Actun Tunichil Muknal 4/10/19
Good morning!
Another early morning off the catch the 7 AM water taxi to Belize City. It's getting kind of like our new normal, almost our new life. Funny how regular it feels now to get up, walk through the key and take a hour boat ride to get where we need to get!
This ATM Cave Tour is probably the highlight of our adventure. The good and bad part is that there are no cameras or phones allowed inside, AT ALL! So, no pictures...but then, we were able to just be present and focus on making it through the cave and absorb it 100%.
It's not quite possible to describe...but I can tell you, it's a MUST DO if you can make it happen. It's such an honor to be able to visit such a precious sacred cave complete with ceremonial bloodletting honors and even human sacrificial skeletons and pottery...within an arms reach. This, topped off with the challenging rock climbing and squeezing through tigth slits in the cave walls, all in water...climbing up to the upper chambers and walking with socks through the ceremonial chambers...beyond emotional description...here are a few descriptions I found online...
ACTUN TUNICHIL MUKNAL:
-This cave adventure is one of the most popular Mayan burial sites in Western Belize. The ATM cave contains four skeletons (Note: that you get to see, there are actually 14), ceramics, and stoneware left by the Maya. The most famous skeleton is that of a young girl, the bones of which have been completely covered by the natural processes of the cave, leaving them with a sparkling appearance. The cave itself is several kilometers long with several chambers. Once inside the cave you will spend several hours swimming, climbing, and exploring.
-Taking a journey into the Mayan underworld at Actun Tunichil Muknal, or the “Cave of the Stone Sepulchre”, will be one of the most enlightening, epic, and unique experiences
After the initial swim the water never gets much more than knee deep but the trail through the cave is wet and rocky the entire way as you slowly move deeper into what the Mayans called Xibalba, or the underworld. This is where they believed the dead went before working their way back up through various levels to reach a better place.
Xibalba was both feared and revered. Archaeologists believe that only a select few of the living Mayans ever entered caves and they did so only when necessary to perform rituals and ceremonies designed to solve problems.
The bigger the problem, the deeper they went into the underworld.

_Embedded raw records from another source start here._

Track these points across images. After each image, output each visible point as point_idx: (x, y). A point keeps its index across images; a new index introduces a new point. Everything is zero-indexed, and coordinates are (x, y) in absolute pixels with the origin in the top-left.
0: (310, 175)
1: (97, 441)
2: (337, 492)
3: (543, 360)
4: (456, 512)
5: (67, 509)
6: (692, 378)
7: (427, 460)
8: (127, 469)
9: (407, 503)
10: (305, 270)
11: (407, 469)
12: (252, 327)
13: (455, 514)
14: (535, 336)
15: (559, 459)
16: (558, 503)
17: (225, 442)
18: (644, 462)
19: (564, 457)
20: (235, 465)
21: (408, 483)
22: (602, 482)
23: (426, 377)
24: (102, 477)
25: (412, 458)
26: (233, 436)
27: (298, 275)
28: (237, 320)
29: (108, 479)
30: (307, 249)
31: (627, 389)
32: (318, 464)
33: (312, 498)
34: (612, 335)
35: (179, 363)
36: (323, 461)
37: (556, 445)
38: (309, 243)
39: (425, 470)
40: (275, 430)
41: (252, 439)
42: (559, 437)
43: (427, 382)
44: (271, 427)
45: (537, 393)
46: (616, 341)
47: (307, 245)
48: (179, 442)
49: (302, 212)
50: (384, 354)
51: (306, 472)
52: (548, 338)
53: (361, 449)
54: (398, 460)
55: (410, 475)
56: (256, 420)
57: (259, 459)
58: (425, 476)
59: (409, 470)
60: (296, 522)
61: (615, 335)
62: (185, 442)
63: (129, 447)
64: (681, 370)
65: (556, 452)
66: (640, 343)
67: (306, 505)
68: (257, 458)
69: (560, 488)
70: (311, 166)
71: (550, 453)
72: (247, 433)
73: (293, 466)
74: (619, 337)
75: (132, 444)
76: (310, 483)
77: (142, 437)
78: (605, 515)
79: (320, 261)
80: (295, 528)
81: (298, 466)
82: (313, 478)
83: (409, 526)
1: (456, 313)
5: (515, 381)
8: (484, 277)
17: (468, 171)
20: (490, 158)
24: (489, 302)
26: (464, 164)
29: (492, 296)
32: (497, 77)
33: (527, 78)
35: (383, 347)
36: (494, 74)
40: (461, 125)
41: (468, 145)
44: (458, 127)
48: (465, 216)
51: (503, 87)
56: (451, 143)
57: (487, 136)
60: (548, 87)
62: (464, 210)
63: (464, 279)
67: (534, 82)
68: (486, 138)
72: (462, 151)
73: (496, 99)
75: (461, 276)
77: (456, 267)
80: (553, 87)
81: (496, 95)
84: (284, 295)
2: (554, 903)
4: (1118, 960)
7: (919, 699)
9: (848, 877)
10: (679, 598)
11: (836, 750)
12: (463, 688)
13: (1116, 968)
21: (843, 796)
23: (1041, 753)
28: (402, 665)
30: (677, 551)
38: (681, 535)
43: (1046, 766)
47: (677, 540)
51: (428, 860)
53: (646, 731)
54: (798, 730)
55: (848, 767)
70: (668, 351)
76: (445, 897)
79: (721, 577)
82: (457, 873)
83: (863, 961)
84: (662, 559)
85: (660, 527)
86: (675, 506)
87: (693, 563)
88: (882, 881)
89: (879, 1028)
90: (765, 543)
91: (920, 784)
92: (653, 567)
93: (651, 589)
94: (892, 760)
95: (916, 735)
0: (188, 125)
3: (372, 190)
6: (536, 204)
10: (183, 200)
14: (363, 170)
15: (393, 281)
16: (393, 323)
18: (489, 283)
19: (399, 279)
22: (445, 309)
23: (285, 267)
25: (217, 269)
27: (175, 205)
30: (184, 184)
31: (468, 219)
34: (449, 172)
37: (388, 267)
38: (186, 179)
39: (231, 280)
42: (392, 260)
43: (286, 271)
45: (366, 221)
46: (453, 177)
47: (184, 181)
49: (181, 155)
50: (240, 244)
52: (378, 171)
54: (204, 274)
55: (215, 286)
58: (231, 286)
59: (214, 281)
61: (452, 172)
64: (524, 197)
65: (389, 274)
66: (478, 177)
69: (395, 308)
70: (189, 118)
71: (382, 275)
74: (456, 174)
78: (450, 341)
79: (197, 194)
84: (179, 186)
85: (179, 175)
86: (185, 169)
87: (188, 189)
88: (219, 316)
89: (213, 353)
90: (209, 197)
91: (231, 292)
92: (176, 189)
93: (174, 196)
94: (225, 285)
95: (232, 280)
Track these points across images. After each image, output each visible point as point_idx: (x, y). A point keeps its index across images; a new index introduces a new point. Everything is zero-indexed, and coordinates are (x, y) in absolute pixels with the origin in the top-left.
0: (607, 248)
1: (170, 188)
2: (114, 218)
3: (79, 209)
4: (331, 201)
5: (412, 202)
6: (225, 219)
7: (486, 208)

The entire route through the Actun Tunichil Muknal (ATM) cave in Belize is covered in crystal clear water--from ankle-deep to many feet deep.
Mayan ceremonial sites inside the ATM cave (and other ceremonial caves) exist on natural shelves in the interior cave system. Here the Mayans built fires, burned incense and lit torches which cast shadows in the shapes of various gods (some carved out of natural stone pillars in the cave). They also brought in special ceremonial pots.
At the end of the ceremony, each pot was ruined in some way–cracked or punctured with what’s called a “kill hole” to release its inner spirit and render the vessel useless. The deeper we traveled into the ATM the more we could relate to the feelings of power and mystery that must have lead the Mayans to believe that they could talk to their gods here. It really was like entering another world.
After about an hour of walking through the cave you reach a big boulder on the cave floor. Everyone in our group scrambled to the top of it and then hopped onto a lip in the cave wall–a journey many Mayans had made before us. The expansive area on this huge ledge is called The Cathedral and it’s an ancient offering site that’s literally littered with dramatic artifacts.

Ancient Mayan fire pits and ceremonial pottery in The Cathedral area of the Actun Tunichil Muknal (ATM) cave in Belize.
The cave is thought to be about three miles long but you only have to travel about a mile in to reach The Cathedral area. The artifacts (and the cave environment) here are so fragile here that you have to take your shoes off and proceed with just socks on. This is, in part, because the soles of your shoes damage the cave. More important is the fact that we all pay more attention to where we’re walking when we’re barefoot and the trail through this section of the cave literally winds around the fire sites and ritually-arranged pots.
Some guides have managed to lay pitiful strips of glow in the dark tape around particularly vulnerable artifacts, but it still requires full attention to your footsteps to keep from stepping on the fragile remains of the Mayans’ ceremonies.

Our guide, Gliss, met us and took us on an excellent tour!
When we emerged from this indescribeable experience, we enjoyed a chicken, rice, beans and coleslaw lunch, with rum punch-which seems to be the standard 'lunch with tour'. We were grateful, though as we had worked up an appetite after hours hiking up to, then navigating the cave itself!